You have the same hot summers as I do - do your Alpines handle the heat well? do you shave them? Also, that black & white goat on your website is very pretty!


----------



## prairie nights (Jan 16, 2009)

Two of the local Nubian breeders added Alpines, last I heard the Alpine bucks jumped the fences, of course, into the Nubian pen. They seem very athletic. They also seem to have a large bone structure and tend to get bigger/heavier than the Nubians.

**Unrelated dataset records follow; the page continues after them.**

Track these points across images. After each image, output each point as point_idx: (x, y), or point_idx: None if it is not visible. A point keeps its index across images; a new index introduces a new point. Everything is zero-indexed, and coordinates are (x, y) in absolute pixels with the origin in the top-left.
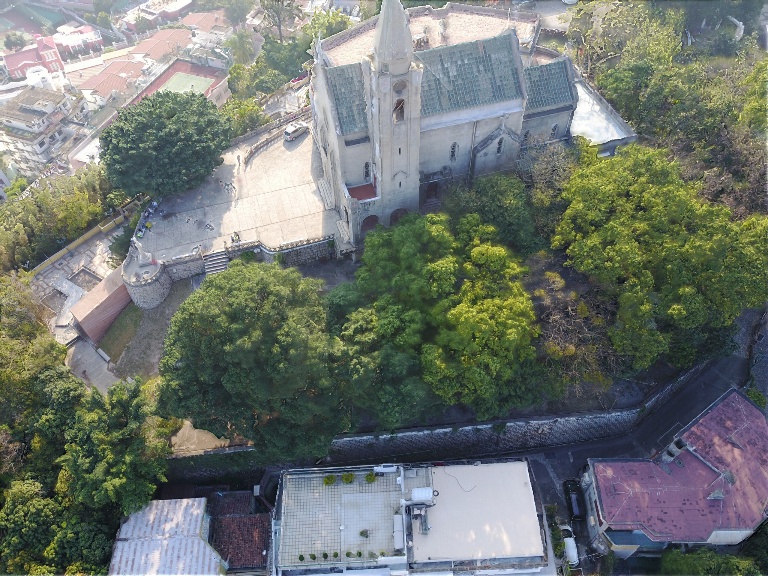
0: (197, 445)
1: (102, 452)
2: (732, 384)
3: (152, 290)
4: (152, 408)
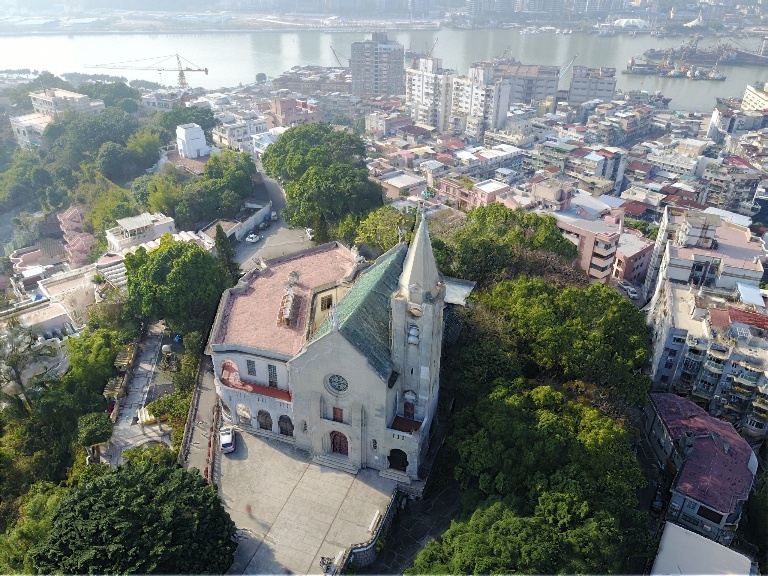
0: None
1: None
2: None
3: None
4: None
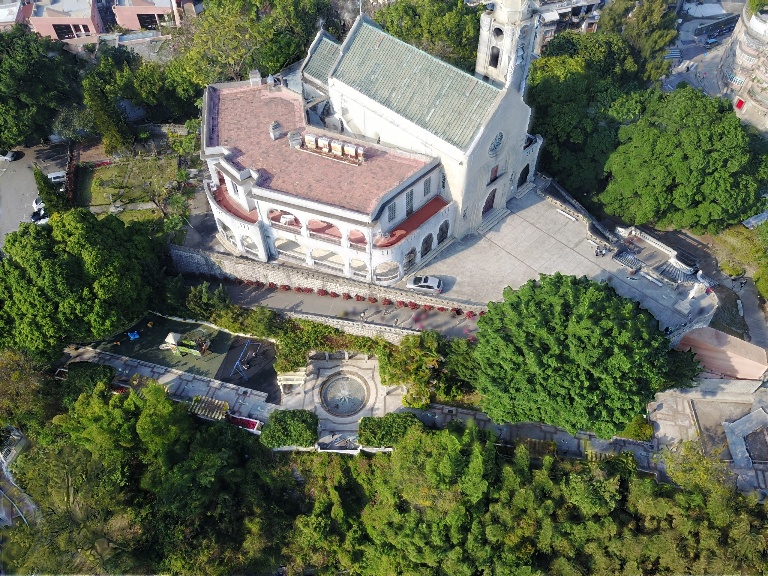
0: None
1: None
2: None
3: None
4: None
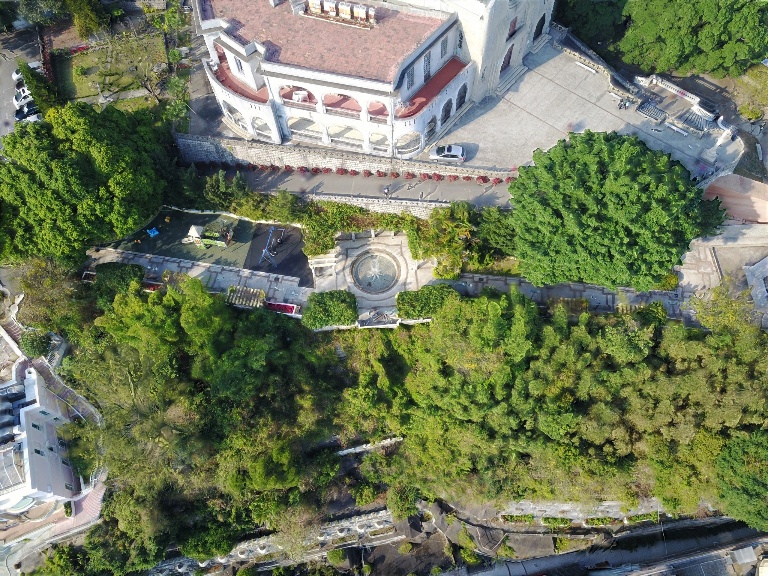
0: None
1: None
2: None
3: None
4: None
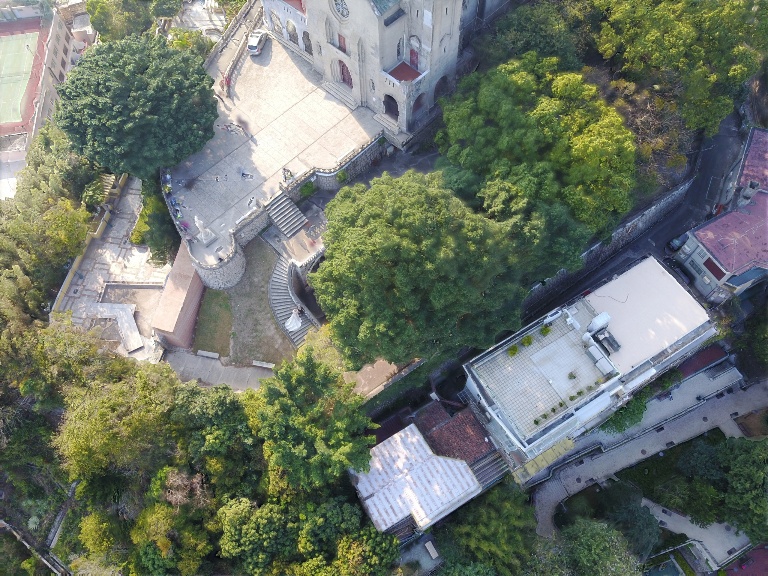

Linda, shaving is not a big issue and lasts a long while, we shave all goats here in the spring, they look better, you can take updated pictures for your website, the udders stay neater when shaved, etc. Alpine or what have you, don't let the shaving steer your decision. Once they kid and have the bloody discharge all over their hair, you will WANT to shave them, really. You will also want to shave all the urine off your bucks come spring 

I do not have Alpines, admire their conformation and beautiful udders at a friend's farm, but won't be buying any. Folks are hosing even their Nubians down in only 94 degrees, but again, plenty of shade, cool water, etc. will make a world of a difference. Folks from Texas can give you a better idea if they see the milk production drop in hot summers or not. 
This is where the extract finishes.